Tia Pattyawati Sutresna: Punya Jiwa Sosial Tinggi Sejak Kecil

“Sejak kecil saya memang memiliki ketertarikan yang besar terhadap dunia sosial, saat SMA saya aktif jadi relawan membagikan makanan untuk homeless. Bahkan, sejak SMP saya sudah punya anak angkat dari India yang saya sponsori melalui organisasi non-profit,” ujarnya dalam percakapan melalui surel.

Perempuan ini tumbuh dengan ketertarikan tinggi akan isu sosial, salah satunya Social Injustice atau ketimpangan sosial. Setelah selesai menempuh pendidikan S2-nya di Middlesex University Bussiness School, London, Inggris, ia mendirikan Yayasan Bulir Padi, sebuah yayasan yang fokus membantu anak—anak jalanan yang termajinalkan untuk kembali ke sekolah, mendapat pendidikan layak dan keluar dari lingkaran kemiskinan. Perkenalkan, namanya adalah Tia Pattyawati Sutresna.

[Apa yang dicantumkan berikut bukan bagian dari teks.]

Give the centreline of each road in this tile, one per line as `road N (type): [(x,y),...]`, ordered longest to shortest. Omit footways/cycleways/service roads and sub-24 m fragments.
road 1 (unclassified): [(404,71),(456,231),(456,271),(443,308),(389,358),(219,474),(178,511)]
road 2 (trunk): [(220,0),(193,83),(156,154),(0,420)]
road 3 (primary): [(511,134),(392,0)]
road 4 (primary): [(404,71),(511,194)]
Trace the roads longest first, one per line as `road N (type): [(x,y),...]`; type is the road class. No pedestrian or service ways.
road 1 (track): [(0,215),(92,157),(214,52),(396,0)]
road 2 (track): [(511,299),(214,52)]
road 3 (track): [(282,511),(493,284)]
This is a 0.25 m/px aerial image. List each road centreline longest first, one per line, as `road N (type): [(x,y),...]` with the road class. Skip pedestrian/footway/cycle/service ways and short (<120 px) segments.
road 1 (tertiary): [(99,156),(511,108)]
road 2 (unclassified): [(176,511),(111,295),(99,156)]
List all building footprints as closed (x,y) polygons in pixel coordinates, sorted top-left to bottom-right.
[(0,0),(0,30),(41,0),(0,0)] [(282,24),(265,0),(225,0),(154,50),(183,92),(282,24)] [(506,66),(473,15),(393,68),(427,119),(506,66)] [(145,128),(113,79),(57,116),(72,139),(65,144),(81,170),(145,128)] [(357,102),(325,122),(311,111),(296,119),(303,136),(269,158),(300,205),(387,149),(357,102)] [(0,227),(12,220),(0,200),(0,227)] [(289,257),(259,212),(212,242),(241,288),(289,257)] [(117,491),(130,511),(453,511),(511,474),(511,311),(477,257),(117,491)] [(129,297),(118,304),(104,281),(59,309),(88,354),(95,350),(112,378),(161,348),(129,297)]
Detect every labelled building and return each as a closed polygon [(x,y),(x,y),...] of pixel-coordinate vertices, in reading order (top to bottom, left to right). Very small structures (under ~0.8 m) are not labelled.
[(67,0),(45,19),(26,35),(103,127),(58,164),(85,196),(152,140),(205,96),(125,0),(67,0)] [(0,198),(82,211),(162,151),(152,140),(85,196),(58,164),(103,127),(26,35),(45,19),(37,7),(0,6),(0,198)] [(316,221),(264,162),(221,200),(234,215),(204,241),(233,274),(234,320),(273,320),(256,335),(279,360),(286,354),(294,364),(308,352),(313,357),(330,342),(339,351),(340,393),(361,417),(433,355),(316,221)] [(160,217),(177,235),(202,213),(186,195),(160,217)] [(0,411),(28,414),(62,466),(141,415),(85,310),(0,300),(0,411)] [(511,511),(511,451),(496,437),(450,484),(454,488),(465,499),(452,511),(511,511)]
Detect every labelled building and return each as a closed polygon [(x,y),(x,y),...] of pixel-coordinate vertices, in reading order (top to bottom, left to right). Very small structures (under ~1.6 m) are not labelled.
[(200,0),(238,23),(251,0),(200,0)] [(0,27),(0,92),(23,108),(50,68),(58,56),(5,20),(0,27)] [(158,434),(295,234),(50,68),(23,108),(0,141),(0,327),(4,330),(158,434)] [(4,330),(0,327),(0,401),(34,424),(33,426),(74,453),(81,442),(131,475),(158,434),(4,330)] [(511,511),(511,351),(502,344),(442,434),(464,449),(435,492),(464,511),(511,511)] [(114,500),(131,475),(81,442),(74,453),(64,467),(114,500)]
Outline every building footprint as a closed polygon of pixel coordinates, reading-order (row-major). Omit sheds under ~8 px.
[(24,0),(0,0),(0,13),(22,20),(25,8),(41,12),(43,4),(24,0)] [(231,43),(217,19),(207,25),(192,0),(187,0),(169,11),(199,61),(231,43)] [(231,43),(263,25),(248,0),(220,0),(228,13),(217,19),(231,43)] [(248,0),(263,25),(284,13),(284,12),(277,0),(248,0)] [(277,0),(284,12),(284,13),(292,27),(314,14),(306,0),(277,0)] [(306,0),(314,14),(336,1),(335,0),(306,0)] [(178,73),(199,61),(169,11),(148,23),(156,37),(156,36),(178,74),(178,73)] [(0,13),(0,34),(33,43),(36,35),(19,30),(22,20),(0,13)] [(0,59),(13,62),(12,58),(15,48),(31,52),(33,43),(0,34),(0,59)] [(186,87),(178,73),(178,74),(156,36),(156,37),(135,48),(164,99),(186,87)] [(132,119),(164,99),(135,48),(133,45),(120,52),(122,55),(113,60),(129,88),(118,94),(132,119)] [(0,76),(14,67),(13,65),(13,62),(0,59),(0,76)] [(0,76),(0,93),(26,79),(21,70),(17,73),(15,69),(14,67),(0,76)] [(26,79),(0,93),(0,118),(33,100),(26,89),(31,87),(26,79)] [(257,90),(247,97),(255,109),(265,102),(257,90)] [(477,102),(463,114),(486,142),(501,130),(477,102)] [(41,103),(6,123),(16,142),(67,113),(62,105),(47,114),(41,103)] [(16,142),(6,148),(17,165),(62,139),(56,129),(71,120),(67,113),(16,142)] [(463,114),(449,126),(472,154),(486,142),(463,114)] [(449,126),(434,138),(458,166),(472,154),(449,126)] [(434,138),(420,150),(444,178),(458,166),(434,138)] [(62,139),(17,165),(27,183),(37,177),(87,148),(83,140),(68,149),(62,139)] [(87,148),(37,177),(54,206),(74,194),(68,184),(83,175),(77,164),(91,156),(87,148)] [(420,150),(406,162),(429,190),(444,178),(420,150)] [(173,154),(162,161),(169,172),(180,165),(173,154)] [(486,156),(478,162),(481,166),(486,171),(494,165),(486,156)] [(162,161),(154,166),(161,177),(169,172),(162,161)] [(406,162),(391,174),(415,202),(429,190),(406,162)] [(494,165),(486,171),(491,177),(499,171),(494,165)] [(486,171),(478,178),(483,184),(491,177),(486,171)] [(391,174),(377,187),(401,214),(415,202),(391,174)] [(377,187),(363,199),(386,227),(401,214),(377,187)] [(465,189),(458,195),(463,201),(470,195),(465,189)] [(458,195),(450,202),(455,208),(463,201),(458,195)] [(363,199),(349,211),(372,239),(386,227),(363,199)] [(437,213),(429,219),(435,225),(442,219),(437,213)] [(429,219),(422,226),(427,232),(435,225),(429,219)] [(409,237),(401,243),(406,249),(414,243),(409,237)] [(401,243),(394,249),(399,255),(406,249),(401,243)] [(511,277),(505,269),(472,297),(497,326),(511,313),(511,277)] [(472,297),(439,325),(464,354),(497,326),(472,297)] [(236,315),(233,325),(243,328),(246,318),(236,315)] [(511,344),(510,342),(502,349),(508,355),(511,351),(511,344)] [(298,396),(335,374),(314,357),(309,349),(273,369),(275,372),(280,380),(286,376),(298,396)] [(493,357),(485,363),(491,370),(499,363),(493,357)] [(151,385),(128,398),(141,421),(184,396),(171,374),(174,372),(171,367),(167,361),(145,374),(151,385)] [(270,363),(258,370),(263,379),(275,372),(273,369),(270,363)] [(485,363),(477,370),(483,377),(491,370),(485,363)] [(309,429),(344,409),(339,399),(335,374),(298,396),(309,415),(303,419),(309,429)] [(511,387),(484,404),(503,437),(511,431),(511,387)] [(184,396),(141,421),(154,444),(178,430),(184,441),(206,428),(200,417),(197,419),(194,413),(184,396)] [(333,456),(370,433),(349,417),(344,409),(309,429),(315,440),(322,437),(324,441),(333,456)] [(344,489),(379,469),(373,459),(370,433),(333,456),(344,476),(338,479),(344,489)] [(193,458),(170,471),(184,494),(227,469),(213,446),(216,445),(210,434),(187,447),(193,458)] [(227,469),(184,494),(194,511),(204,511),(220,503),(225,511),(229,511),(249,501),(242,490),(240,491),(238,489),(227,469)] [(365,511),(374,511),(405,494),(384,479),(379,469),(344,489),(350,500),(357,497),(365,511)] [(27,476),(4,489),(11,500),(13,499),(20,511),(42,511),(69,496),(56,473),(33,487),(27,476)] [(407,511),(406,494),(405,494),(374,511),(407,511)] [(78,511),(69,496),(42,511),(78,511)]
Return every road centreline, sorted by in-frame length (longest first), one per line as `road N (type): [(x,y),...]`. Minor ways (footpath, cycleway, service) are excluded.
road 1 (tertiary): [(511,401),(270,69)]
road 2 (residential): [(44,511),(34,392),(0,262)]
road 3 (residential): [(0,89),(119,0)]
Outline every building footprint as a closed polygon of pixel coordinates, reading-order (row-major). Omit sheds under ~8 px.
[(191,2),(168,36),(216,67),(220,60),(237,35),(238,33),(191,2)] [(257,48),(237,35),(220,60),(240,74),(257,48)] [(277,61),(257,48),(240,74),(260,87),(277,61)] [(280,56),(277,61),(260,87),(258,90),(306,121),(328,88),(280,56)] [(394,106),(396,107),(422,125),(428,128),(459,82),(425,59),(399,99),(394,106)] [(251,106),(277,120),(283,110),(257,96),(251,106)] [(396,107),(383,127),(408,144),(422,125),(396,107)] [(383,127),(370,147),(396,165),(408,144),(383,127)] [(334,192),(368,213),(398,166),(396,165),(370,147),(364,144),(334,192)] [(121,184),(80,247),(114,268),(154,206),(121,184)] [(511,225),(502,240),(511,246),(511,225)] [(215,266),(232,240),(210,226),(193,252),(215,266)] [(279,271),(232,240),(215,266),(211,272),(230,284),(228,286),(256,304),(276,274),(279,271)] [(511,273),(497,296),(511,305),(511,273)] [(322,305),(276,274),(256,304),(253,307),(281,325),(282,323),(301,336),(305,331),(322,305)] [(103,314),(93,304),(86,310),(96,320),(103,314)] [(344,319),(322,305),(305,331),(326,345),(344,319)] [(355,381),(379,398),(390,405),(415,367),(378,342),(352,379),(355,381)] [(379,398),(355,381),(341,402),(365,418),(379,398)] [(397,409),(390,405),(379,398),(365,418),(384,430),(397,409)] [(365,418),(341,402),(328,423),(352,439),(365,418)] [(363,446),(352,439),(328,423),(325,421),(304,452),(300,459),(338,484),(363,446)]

Semenjak didirikan pada 2002 lalu, yayasan miliknya ini telah membantu kurang lebih 350 anak di beberapa daerah marjinal di Jakarta. Bantuan yang diberikan berupa bantuan biaya pendidikan atau beasiswa SMU dalam program bernama “Belajar untuk Maju” dan sejumlah workshop yang bertujuan untuk mengembangkan skill dan membentuk karakter anak jalanan. Tak hanya itu, YBP juga telah membangun 2 Pustaka Bulir Padi di Bidaracina dan Palmerah. Pustaka tersebut memiliki 4000 koleksi buku di dalamnya.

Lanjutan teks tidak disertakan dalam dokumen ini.